**WORK INSTRUCTION A**
According to the socat performance thread, how long does sending 32KB take on the Ubuntu 9.10 machine?
**WORK INSTRUCTION B**
Write out everything in the socat thread from "I'm using socat" down to "machine (Mac OS X)", word for word.
===== EXCERPT TO READ
I'm using socat and pseudo terminals, to create two virtual serial ports
linked with a null modem cable. The purpose of this setup is to allow
two applications to communicate with each other, as if they were talking
to real serial ports.
socat PTY,link=/tmp/ttyS0 PTY,link=/tmp/ttyS1
But I noticed the performance is quite bad. Trying to transmit data
takes very long. For instance transmitting 32KB takes a few minutes on
my machine (Ubuntu 9.10), while on another user's machine (Mac OS X)
it's much faster, in the order of a few seconds.
Any idea what is causing this?
I know the transfer protocol is not exactly efficient because it's using
very small blocksize (16 bytes packets with a few extra bytes for
framing), but that doesn't explain the difference on other machines.
Note that I don't have control over the transfer protocol.
Thanks in advance,
Jef
In debian squeeze using socat and testing it using sx and rx (from
the lrzsz package) (128 byte packets one direction one byte responses
the other) I get 538368 (128 byte) blocks sent in 26s
-- System Information:
Debian Release: squeeze/sid
APT prefers stable
APT policy: (700, 'stable')
Architecture: i386 (i686)
Kernel: Linux 2.6.30-bpo.2-686 (SMP w/2 CPU cores)
Locale: LANG=en_NZ.UTF-8, LC_CTYPE=en_NZ.UTF-8 (charmap=UTF-8)
Shell: /bin/sh linked to /bin/dash
Versions of packages socat depends on:
ii libc6 2.7-18
ii libreadline5 5.2-4
ii libssl0.9.8 0.9.8g-15+lenny5
ii libwrap0 7.6.q-16
> I know the transfer protocol is not exactly efficient because it's using
> very small blocksize (16 bytes packets with a few extra bytes for
> framing), but that doesn't explain the difference on other machines.
> Note that I don't have control over the transfer protocol.
>
> Thanks in advance,
--- news://freenews.netfront.net/ - complaints: ne...@netfront.net ---
What commands (and options) did you used? I would like to reproduce your
test to compare.
==========
===== DATA RECORDS
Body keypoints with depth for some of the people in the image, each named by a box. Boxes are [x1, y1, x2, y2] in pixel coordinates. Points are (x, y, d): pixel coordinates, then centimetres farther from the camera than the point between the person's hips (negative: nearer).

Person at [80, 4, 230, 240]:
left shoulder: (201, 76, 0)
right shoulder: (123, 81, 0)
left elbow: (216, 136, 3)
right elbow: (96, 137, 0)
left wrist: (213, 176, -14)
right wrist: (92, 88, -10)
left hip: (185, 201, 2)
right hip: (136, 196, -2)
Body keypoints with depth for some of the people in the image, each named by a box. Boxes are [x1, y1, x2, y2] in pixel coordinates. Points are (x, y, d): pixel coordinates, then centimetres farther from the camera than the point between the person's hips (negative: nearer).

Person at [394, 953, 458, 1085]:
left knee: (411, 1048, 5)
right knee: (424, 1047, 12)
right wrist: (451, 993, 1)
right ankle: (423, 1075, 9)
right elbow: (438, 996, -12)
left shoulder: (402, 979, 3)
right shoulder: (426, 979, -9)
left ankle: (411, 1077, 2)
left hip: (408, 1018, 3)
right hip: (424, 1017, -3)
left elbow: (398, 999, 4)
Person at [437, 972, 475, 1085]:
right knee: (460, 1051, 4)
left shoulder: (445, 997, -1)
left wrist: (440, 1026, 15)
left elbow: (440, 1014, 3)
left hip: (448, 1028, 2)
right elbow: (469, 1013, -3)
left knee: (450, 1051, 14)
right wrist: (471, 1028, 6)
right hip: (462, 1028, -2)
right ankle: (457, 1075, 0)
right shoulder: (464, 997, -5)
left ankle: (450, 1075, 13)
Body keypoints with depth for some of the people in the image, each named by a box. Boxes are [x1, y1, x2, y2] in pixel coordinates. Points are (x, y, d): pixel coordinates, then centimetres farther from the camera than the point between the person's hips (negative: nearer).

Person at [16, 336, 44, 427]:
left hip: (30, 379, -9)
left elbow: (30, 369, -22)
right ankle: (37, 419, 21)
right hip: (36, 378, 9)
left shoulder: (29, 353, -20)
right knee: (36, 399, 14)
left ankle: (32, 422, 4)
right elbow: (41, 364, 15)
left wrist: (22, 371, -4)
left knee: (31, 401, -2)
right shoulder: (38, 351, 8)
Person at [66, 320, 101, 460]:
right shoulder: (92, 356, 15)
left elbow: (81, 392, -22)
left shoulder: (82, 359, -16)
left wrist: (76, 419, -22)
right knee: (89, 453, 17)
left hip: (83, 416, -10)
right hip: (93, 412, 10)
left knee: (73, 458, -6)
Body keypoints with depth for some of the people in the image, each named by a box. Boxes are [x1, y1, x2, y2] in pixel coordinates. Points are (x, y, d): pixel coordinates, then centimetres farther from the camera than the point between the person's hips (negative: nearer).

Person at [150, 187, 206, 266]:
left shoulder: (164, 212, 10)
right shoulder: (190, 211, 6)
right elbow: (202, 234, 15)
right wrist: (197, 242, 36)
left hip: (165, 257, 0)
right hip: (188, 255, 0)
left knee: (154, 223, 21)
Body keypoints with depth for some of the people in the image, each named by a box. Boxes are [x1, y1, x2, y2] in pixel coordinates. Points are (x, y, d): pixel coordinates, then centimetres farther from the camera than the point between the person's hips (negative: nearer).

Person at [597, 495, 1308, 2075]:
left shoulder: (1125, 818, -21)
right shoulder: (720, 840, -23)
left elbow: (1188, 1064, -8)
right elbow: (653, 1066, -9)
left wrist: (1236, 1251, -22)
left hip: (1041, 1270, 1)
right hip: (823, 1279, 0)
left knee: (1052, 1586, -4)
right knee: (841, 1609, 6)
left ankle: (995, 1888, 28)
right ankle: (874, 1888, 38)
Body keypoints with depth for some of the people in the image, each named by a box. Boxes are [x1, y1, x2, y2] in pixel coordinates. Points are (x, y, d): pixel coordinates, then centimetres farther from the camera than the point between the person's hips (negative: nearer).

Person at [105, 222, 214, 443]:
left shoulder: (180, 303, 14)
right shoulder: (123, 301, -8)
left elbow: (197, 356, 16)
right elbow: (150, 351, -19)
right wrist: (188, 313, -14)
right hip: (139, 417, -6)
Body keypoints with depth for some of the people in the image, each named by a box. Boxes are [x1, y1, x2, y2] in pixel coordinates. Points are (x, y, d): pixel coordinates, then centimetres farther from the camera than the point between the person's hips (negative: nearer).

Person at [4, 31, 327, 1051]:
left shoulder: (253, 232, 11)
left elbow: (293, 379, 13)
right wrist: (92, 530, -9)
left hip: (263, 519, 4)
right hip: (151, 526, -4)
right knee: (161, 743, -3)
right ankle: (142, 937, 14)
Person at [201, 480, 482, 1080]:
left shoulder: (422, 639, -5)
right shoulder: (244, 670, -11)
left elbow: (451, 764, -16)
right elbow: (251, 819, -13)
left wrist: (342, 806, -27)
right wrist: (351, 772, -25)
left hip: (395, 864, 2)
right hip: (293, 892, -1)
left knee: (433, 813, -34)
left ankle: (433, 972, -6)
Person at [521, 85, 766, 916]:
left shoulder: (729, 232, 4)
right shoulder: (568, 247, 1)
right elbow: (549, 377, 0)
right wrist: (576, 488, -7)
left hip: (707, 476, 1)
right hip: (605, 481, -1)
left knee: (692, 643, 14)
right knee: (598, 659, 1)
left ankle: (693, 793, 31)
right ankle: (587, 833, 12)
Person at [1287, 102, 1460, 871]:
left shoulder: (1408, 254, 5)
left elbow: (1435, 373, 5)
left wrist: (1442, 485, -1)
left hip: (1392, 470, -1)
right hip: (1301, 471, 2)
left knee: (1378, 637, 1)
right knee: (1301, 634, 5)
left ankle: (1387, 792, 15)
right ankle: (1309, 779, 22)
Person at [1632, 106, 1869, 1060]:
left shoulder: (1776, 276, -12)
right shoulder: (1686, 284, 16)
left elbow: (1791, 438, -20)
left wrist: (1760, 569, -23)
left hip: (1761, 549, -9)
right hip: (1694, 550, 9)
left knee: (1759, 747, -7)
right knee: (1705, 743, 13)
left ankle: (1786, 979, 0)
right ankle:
==========
**SOLUTION A**
A few minutes.

**SOLUTION B**
I'm using socat and pseudo terminals, to create two virtual serial ports
linked with a null modem cable. The purpose of this setup is to allow
two applications to communicate with each other, as if they were talking
to real serial ports.
socat PTY,link=/tmp/ttyS0 PTY,link=/tmp/ttyS1
But I noticed the performance is quite bad. Trying to transmit data
takes very long. For instance transmitting 32KB takes a few minutes on
my machine (Ubuntu 9.10), while on another user's machine (Mac OS X)